_Written task_
From the line containing "font-size: 11px ->" through the last line of the records below, output every line exactly, both ends included, except the pictures.

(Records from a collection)
Segment Open

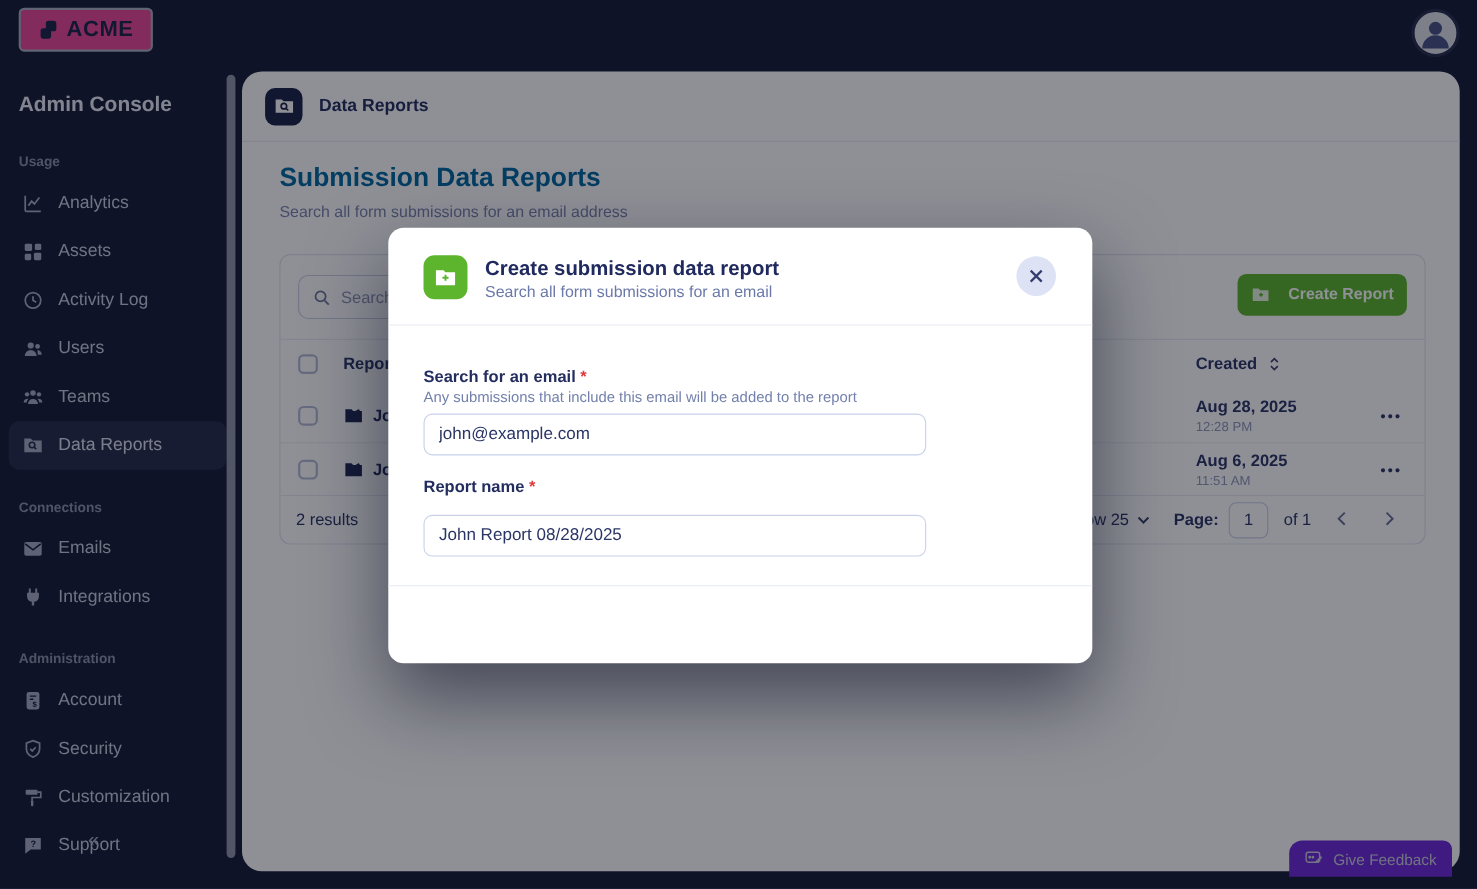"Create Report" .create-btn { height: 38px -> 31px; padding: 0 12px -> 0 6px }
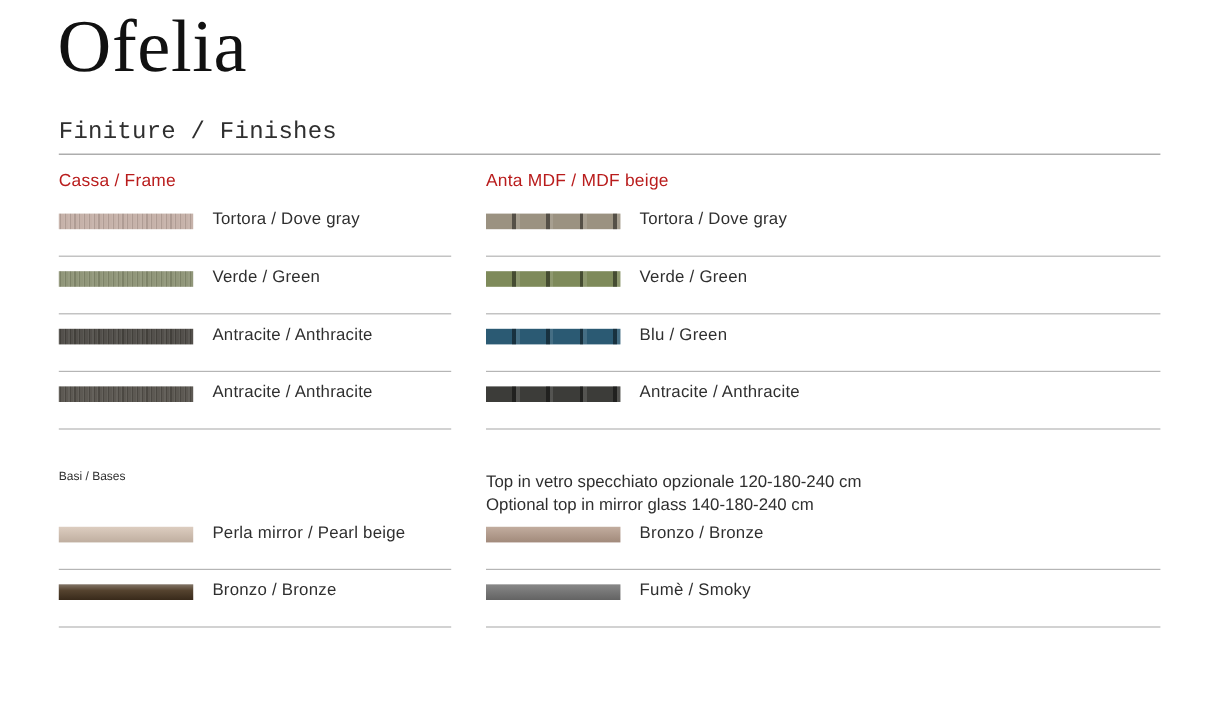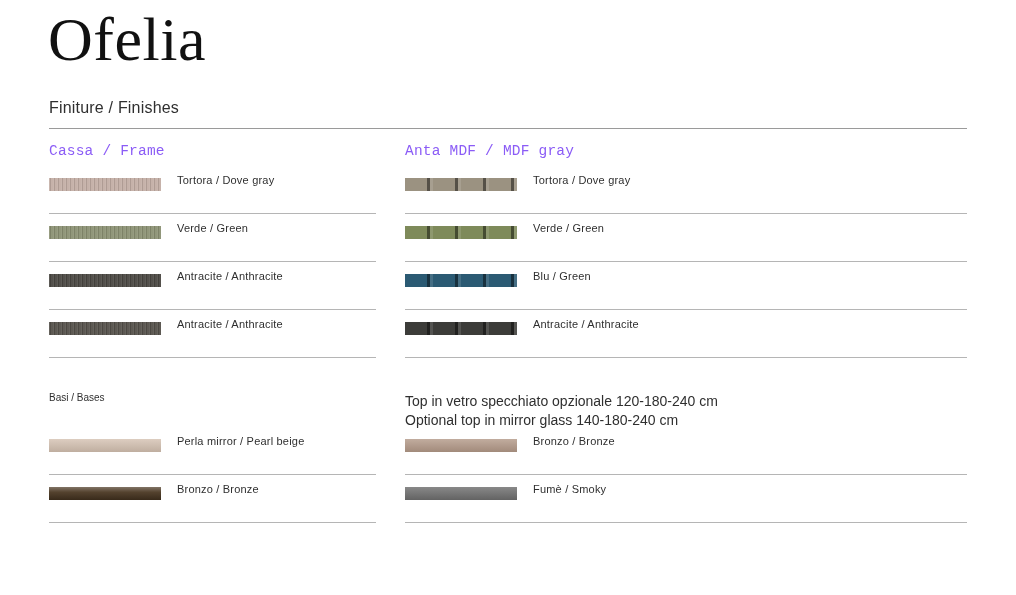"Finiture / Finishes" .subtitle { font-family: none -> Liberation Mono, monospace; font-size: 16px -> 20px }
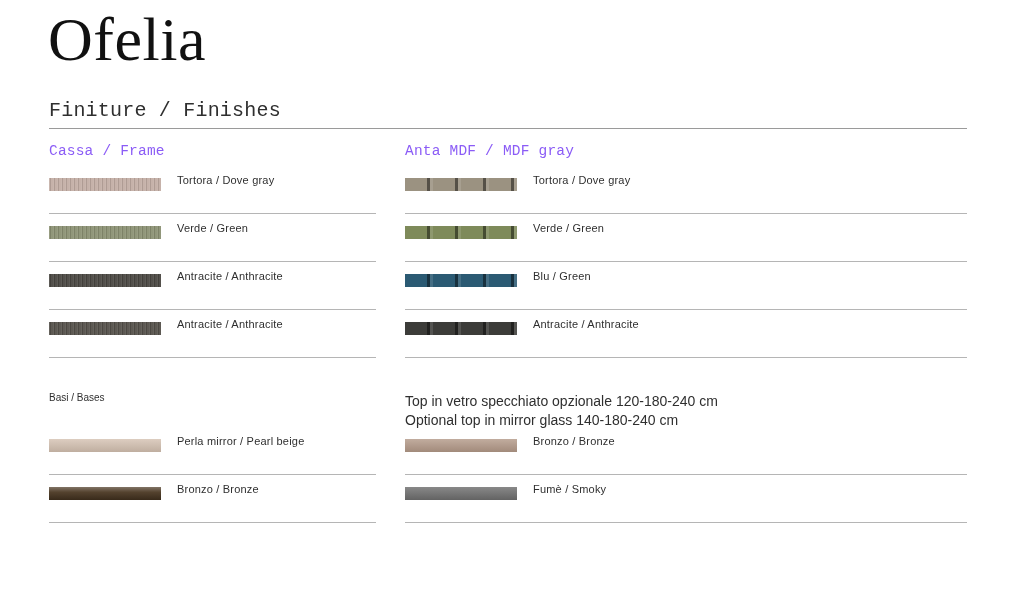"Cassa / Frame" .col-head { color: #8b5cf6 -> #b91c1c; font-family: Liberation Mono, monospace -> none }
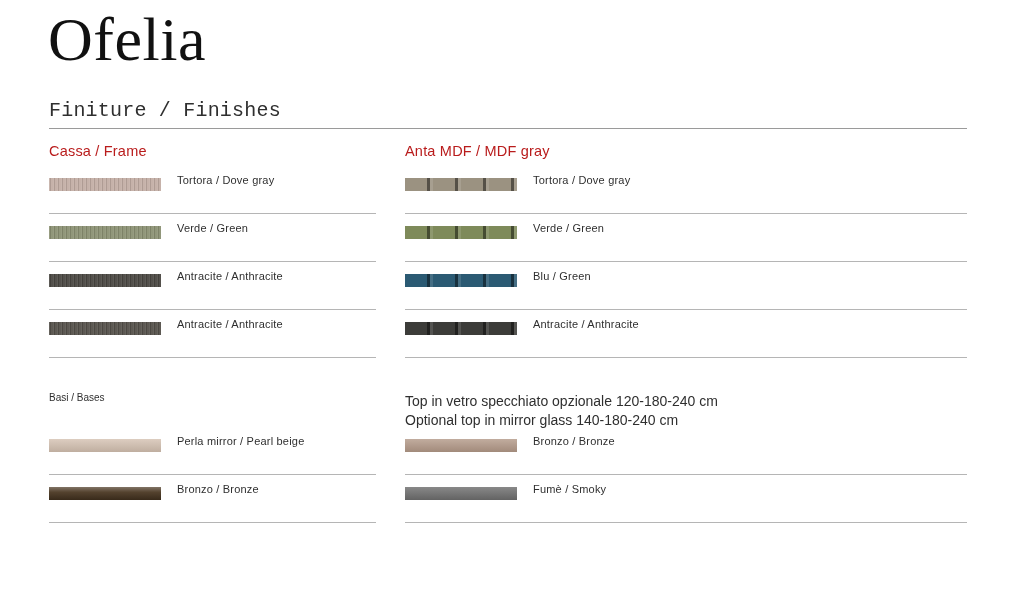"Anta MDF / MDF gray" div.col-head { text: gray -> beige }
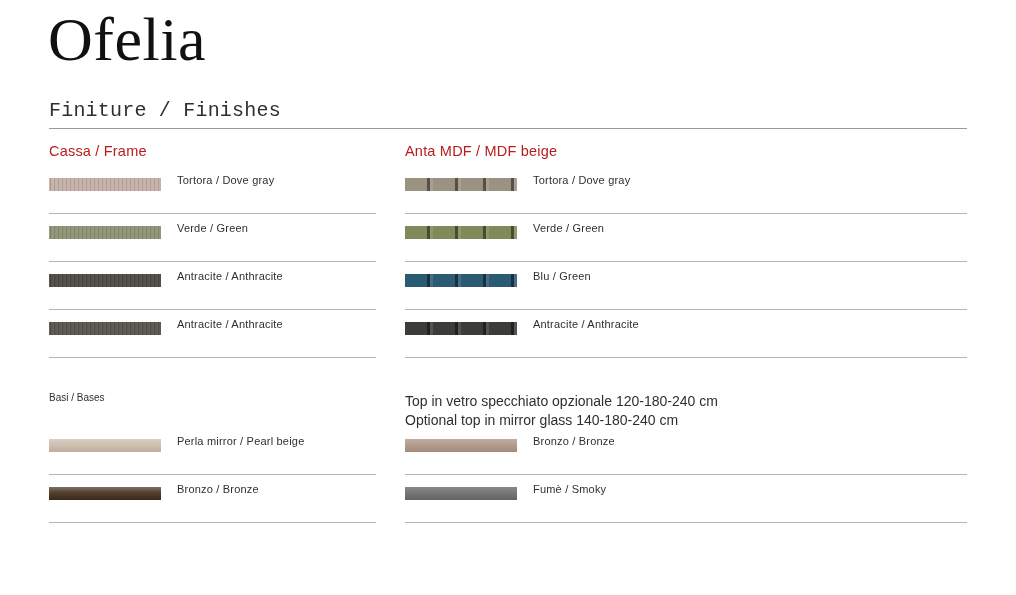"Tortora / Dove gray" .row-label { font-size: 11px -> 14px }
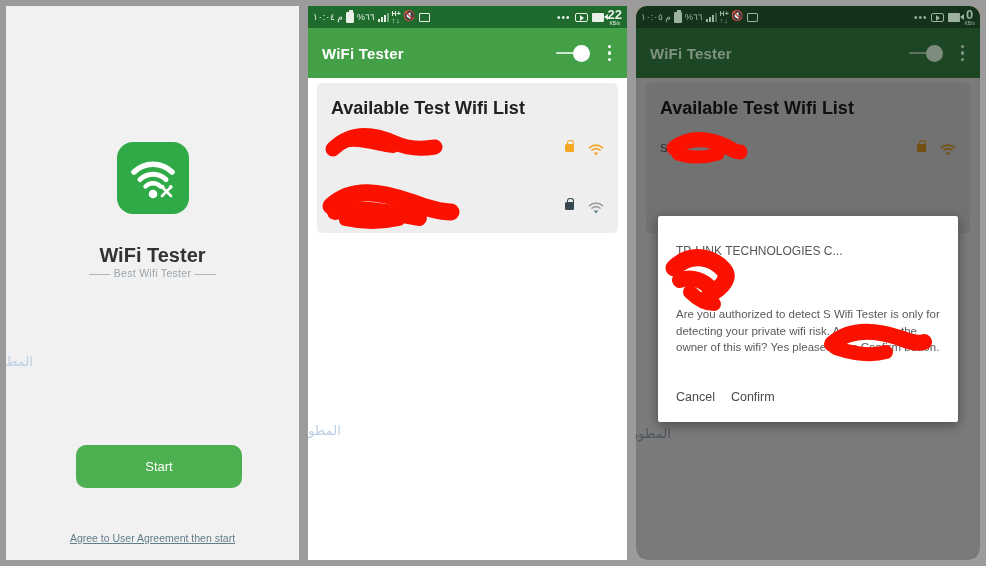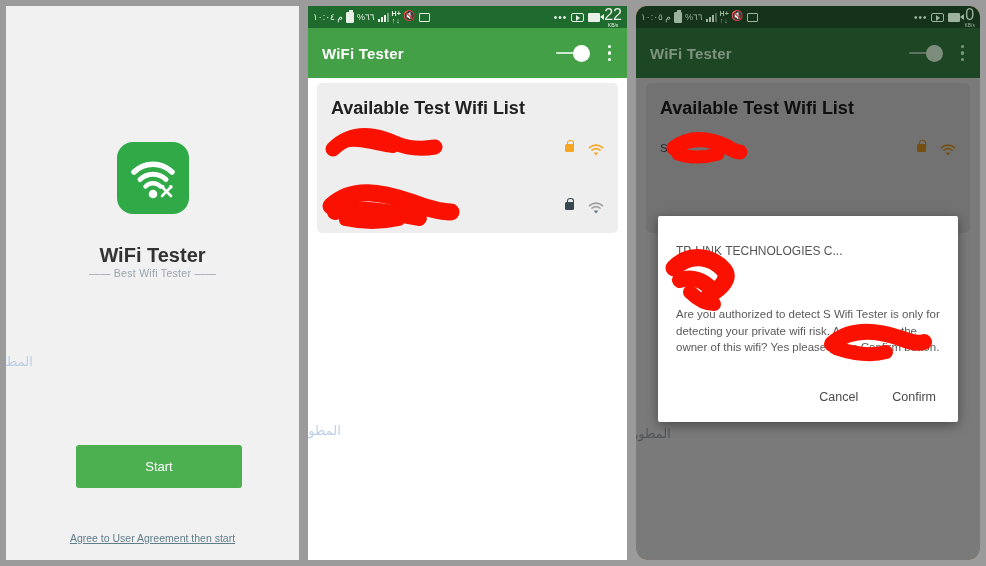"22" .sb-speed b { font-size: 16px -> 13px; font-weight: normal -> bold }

Segment Closed

_Solution for this problem_
"Tortora / Dove gray" .row-label { font-size: 11px -> 14px }
"22" .sb-speed b { font-size: 16px -> 13px; font-weight: normal -> bold }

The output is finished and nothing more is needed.